* **Input data**:
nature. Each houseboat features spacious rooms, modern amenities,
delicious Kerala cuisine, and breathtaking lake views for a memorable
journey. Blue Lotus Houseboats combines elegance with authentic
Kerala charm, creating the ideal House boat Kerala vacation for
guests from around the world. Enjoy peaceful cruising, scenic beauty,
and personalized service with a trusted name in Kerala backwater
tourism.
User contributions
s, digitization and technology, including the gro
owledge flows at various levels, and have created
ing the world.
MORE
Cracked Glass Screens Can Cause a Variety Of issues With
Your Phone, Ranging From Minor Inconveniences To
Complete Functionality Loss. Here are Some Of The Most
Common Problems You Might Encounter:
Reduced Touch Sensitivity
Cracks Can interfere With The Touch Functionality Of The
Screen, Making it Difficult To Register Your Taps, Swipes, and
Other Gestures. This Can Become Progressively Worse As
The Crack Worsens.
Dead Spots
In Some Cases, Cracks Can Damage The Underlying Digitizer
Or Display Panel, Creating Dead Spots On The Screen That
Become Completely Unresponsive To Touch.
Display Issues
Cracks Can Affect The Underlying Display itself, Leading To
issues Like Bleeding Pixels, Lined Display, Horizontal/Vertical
...
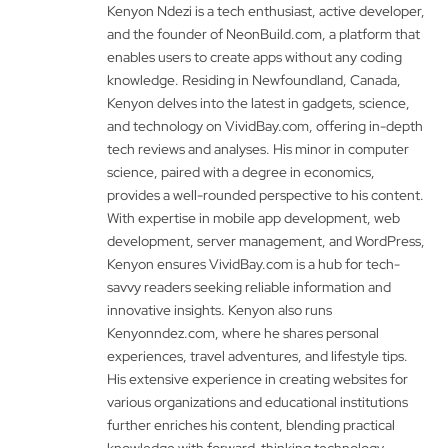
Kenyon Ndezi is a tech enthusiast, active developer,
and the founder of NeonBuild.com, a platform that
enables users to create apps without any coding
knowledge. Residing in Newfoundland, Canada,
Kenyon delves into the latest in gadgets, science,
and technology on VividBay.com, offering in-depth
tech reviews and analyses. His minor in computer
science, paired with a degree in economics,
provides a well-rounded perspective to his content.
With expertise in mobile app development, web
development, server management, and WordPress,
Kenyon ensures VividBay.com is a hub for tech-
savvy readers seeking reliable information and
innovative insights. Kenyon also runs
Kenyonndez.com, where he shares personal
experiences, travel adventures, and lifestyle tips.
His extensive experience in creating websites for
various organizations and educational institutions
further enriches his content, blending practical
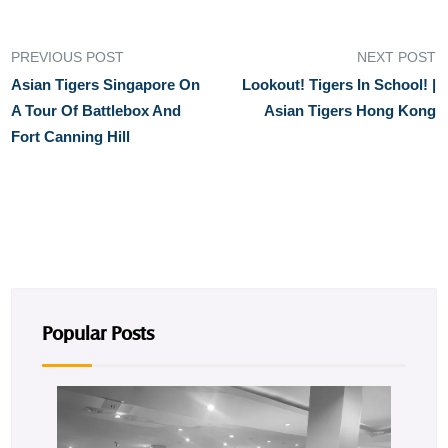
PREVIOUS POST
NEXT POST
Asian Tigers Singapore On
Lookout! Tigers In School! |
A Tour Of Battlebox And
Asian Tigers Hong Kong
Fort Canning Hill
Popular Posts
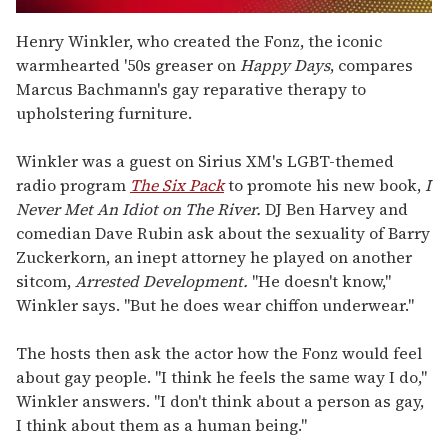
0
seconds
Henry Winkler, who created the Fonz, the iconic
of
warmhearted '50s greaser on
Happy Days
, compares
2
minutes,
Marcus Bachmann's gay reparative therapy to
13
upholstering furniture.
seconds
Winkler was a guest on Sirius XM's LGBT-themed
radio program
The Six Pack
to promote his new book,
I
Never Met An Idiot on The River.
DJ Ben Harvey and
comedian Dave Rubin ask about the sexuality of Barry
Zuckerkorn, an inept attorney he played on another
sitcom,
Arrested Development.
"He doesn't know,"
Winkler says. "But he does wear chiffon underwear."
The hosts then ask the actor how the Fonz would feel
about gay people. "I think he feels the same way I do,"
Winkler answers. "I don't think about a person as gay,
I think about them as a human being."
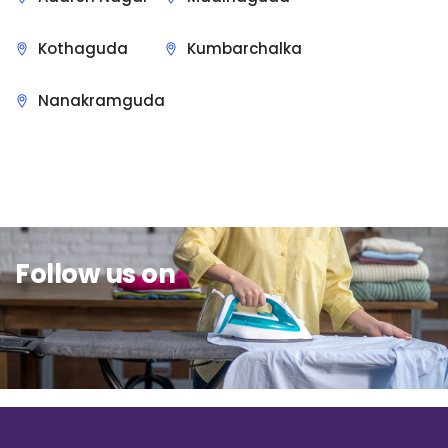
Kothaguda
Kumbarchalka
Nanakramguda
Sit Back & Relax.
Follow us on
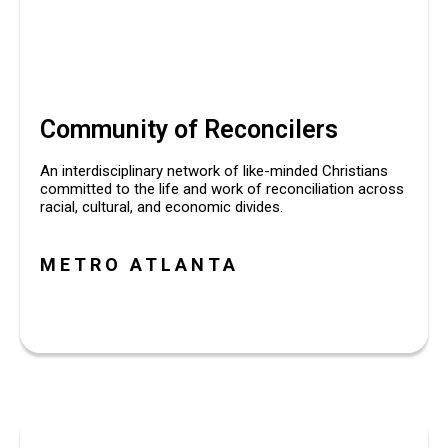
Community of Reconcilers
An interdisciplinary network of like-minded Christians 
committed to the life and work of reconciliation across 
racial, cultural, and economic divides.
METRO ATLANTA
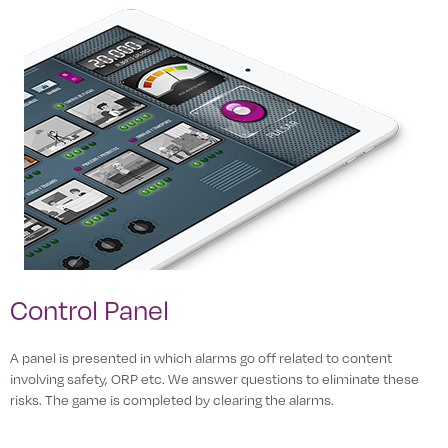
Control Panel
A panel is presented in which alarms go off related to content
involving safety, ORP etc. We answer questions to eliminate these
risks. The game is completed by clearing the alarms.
--
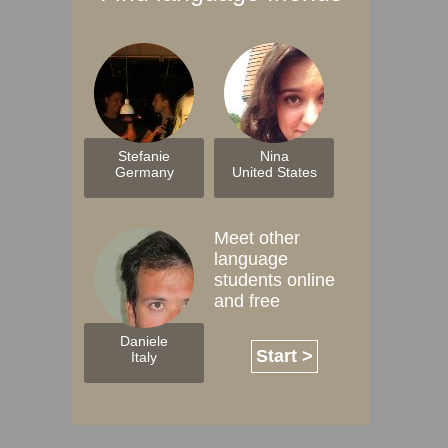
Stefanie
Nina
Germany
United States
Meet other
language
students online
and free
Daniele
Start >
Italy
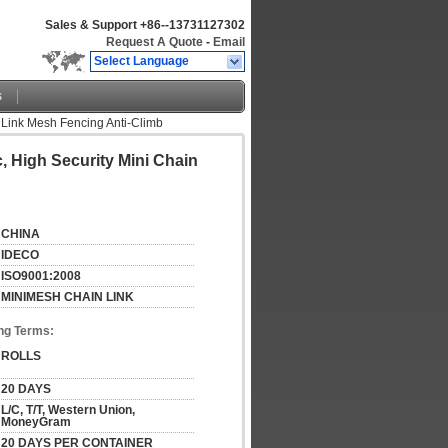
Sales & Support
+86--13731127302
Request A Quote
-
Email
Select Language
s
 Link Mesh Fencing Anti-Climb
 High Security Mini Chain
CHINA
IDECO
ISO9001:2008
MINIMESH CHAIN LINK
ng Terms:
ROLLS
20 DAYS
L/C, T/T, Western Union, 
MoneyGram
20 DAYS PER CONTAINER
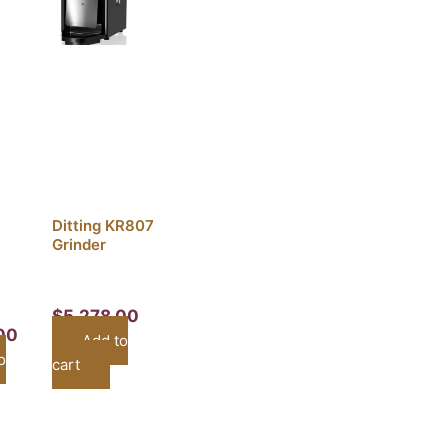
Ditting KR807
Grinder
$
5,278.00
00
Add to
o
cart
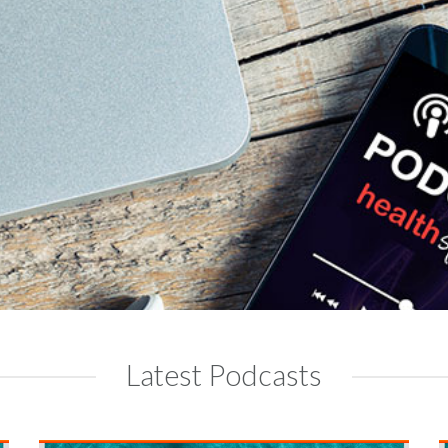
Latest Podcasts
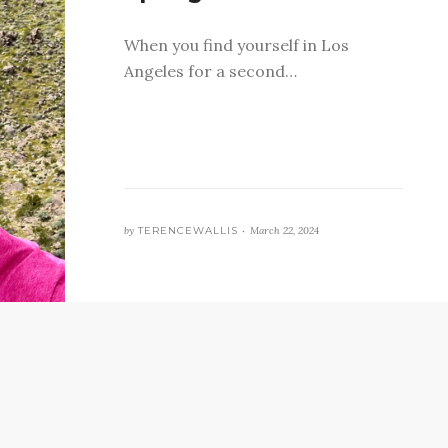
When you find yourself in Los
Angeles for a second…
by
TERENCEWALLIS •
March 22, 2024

* **What you need to do**:
Within the listing above, find every line containing the string "VividBay" and return it.

* **Output of the task**:
and technology on VividBay.com, offering in-depth
Kenyon ensures VividBay.com is a hub for tech-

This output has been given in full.